◆ **Records for the task**:

------------------------------

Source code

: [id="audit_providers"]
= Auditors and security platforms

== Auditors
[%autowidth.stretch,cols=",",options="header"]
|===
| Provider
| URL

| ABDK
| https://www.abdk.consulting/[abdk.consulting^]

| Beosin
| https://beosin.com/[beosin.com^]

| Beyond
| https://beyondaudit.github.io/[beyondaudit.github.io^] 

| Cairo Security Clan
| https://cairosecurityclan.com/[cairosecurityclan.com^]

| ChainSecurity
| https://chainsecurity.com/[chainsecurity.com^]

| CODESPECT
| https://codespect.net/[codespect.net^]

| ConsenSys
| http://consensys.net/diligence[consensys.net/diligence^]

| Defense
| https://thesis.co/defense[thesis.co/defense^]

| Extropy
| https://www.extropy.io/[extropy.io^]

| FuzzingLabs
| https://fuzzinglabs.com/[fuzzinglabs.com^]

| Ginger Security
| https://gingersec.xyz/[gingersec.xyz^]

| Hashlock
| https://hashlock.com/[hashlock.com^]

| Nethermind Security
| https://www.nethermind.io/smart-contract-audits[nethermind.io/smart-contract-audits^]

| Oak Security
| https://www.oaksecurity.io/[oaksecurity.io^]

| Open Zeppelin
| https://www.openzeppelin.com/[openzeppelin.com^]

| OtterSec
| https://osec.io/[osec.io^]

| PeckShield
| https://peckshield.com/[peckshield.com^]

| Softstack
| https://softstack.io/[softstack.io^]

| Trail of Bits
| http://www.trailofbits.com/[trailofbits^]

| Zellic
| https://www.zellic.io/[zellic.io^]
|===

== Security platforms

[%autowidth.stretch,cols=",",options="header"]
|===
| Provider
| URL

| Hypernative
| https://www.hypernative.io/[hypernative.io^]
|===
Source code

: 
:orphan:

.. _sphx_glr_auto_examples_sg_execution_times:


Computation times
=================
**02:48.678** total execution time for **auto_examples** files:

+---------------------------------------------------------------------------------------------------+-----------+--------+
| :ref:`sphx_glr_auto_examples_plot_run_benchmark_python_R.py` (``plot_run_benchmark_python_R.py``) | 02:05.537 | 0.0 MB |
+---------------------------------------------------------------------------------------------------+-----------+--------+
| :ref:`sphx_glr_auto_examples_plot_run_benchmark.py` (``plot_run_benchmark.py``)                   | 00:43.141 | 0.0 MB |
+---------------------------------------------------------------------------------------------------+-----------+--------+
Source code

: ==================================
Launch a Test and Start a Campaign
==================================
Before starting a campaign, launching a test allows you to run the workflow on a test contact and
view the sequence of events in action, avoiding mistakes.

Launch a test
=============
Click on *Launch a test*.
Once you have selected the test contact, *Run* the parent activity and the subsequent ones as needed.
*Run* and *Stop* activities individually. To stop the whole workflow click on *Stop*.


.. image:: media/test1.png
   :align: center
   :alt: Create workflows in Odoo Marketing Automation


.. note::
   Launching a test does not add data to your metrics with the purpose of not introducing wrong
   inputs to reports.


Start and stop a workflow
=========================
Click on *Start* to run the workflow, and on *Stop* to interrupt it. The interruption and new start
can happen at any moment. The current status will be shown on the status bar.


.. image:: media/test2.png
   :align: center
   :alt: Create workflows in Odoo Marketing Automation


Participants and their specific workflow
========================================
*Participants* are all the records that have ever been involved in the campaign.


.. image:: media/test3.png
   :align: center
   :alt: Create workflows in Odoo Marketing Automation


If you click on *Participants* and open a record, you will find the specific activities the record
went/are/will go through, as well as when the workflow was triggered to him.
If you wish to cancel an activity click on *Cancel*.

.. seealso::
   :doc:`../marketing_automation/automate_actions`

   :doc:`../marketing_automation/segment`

------------------------------

◆ **Job**: Please return the data above in full, without altering a single line.

◆ **Answer to the exercise**:
Source code

: [id="audit_providers"]
= Auditors and security platforms

== Auditors
[%autowidth.stretch,cols=",",options="header"]
|===
| Provider
| URL

| ABDK
| https://www.abdk.consulting/[abdk.consulting^]

| Beosin
| https://beosin.com/[beosin.com^]

| Beyond
| https://beyondaudit.github.io/[beyondaudit.github.io^] 

| Cairo Security Clan
| https://cairosecurityclan.com/[cairosecurityclan.com^]

| ChainSecurity
| https://chainsecurity.com/[chainsecurity.com^]

| CODESPECT
| https://codespect.net/[codespect.net^]

| ConsenSys
| http://consensys.net/diligence[consensys.net/diligence^]

| Defense
| https://thesis.co/defense[thesis.co/defense^]

| Extropy
| https://www.extropy.io/[extropy.io^]

| FuzzingLabs
| https://fuzzinglabs.com/[fuzzinglabs.com^]

| Ginger Security
| https://gingersec.xyz/[gingersec.xyz^]

| Hashlock
| https://hashlock.com/[hashlock.com^]

| Nethermind Security
| https://www.nethermind.io/smart-contract-audits[nethermind.io/smart-contract-audits^]

| Oak Security
| https://www.oaksecurity.io/[oaksecurity.io^]

| Open Zeppelin
| https://www.openzeppelin.com/[openzeppelin.com^]

| OtterSec
| https://osec.io/[osec.io^]

| PeckShield
| https://peckshield.com/[peckshield.com^]

| Softstack
| https://softstack.io/[softstack.io^]

| Trail of Bits
| http://www.trailofbits.com/[trailofbits^]

| Zellic
| https://www.zellic.io/[zellic.io^]
|===

== Security platforms

[%autowidth.stretch,cols=",",options="header"]
|===
| Provider
| URL

| Hypernative
| https://www.hypernative.io/[hypernative.io^]
|===
Source code

: 
:orphan:

.. _sphx_glr_auto_examples_sg_execution_times:


Computation times
=================
**02:48.678** total execution time for **auto_examples** files:

+---------------------------------------------------------------------------------------------------+-----------+--------+
| :ref:`sphx_glr_auto_examples_plot_run_benchmark_python_R.py` (``plot_run_benchmark_python_R.py``) | 02:05.537 | 0.0 MB |
+---------------------------------------------------------------------------------------------------+-----------+--------+
| :ref:`sphx_glr_auto_examples_plot_run_benchmark.py` (``plot_run_benchmark.py``)                   | 00:43.141 | 0.0 MB |
+---------------------------------------------------------------------------------------------------+-----------+--------+
Source code

: ==================================
Launch a Test and Start a Campaign
==================================
Before starting a campaign, launching a test allows you to run the workflow on a test contact and
view the sequence of events in action, avoiding mistakes.

Launch a test
=============
Click on *Launch a test*.
Once you have selected the test contact, *Run* the parent activity and the subsequent ones as needed.
*Run* and *Stop* activities individually. To stop the whole workflow click on *Stop*.


.. image:: media/test1.png
   :align: center
   :alt: Create workflows in Odoo Marketing Automation


.. note::
   Launching a test does not add data to your metrics with the purpose of not introducing wrong
   inputs to reports.


Start and stop a workflow
=========================
Click on *Start* to run the workflow, and on *Stop* to interrupt it. The interruption and new start
can happen at any moment. The current status will be shown on the status bar.


.. image:: media/test2.png
   :align: center
   :alt: Create workflows in Odoo Marketing Automation


Participants and their specific workflow
========================================
*Participants* are all the records that have ever been involved in the campaign.


.. image:: media/test3.png
   :align: center
   :alt: Create workflows in Odoo Marketing Automation


If you click on *Participants* and open a record, you will find the specific activities the record
went/are/will go through, as well as when the workflow was triggered to him.
If you wish to cancel an activity click on *Cancel*.

.. seealso::
   :doc:`../marketing_automation/automate_actions`

   :doc:`../marketing_automation/segment`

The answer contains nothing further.